▶ _What is being asked_:
Reproduce every line of the records below word for word.

[Extracted data entries]
━━━━━━━━━━━━━━━━
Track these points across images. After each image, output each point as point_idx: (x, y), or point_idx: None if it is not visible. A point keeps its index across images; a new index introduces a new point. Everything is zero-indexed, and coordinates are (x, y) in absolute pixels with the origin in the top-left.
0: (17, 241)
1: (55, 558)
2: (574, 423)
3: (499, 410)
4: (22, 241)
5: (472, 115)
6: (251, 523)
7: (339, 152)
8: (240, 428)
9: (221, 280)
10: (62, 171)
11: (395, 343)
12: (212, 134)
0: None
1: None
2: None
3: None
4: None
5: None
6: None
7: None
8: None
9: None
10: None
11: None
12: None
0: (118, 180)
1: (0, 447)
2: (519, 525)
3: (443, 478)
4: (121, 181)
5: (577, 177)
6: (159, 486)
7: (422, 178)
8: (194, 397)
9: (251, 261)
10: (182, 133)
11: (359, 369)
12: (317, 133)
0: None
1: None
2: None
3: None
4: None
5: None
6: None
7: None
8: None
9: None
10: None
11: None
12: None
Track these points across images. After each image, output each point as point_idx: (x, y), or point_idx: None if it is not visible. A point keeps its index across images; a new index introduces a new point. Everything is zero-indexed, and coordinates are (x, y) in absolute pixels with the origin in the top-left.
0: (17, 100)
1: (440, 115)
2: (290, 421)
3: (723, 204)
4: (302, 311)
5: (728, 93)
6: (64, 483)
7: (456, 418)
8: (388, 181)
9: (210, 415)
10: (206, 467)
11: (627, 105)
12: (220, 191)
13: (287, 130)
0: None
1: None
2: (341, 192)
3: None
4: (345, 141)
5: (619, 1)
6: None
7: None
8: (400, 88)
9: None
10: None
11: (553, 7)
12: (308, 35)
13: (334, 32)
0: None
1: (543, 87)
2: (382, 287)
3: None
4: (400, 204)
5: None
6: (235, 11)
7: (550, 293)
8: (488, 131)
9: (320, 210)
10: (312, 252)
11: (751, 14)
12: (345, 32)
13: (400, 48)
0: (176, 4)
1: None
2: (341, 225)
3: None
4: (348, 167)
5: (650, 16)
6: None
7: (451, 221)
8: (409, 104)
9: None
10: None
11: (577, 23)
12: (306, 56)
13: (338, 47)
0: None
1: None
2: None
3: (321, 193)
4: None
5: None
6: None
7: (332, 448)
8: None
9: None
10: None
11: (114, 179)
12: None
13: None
━━━━━━━━━━━━━━━━
▶ _Result_:
Track these points across images. After each image, output each point as point_idx: (x, y), or point_idx: None if it is not visible. A point keeps its index across images; a new index introduces a new point. Everything is zero-indexed, and coordinates are (x, y) in absolute pixels with the origin in the top-left.
0: (17, 241)
1: (55, 558)
2: (574, 423)
3: (499, 410)
4: (22, 241)
5: (472, 115)
6: (251, 523)
7: (339, 152)
8: (240, 428)
9: (221, 280)
10: (62, 171)
11: (395, 343)
12: (212, 134)
0: None
1: None
2: None
3: None
4: None
5: None
6: None
7: None
8: None
9: None
10: None
11: None
12: None
0: (118, 180)
1: (0, 447)
2: (519, 525)
3: (443, 478)
4: (121, 181)
5: (577, 177)
6: (159, 486)
7: (422, 178)
8: (194, 397)
9: (251, 261)
10: (182, 133)
11: (359, 369)
12: (317, 133)
0: None
1: None
2: None
3: None
4: None
5: None
6: None
7: None
8: None
9: None
10: None
11: None
12: None
Track these points across images. After each image, output each point as point_idx: (x, y), or point_idx: None if it is not visible. A point keeps its index across images; a new index introduces a new point. Everything is zero-indexed, and coordinates are (x, y) in absolute pixels with the origin in the top-left.
0: (17, 100)
1: (440, 115)
2: (290, 421)
3: (723, 204)
4: (302, 311)
5: (728, 93)
6: (64, 483)
7: (456, 418)
8: (388, 181)
9: (210, 415)
10: (206, 467)
11: (627, 105)
12: (220, 191)
13: (287, 130)
0: None
1: None
2: (341, 192)
3: None
4: (345, 141)
5: (619, 1)
6: None
7: None
8: (400, 88)
9: None
10: None
11: (553, 7)
12: (308, 35)
13: (334, 32)
0: None
1: (543, 87)
2: (382, 287)
3: None
4: (400, 204)
5: None
6: (235, 11)
7: (550, 293)
8: (488, 131)
9: (320, 210)
10: (312, 252)
11: (751, 14)
12: (345, 32)
13: (400, 48)
0: (176, 4)
1: None
2: (341, 225)
3: None
4: (348, 167)
5: (650, 16)
6: None
7: (451, 221)
8: (409, 104)
9: None
10: None
11: (577, 23)
12: (306, 56)
13: (338, 47)
0: None
1: None
2: None
3: (321, 193)
4: None
5: None
6: None
7: (332, 448)
8: None
9: None
10: None
11: (114, 179)
12: None
13: None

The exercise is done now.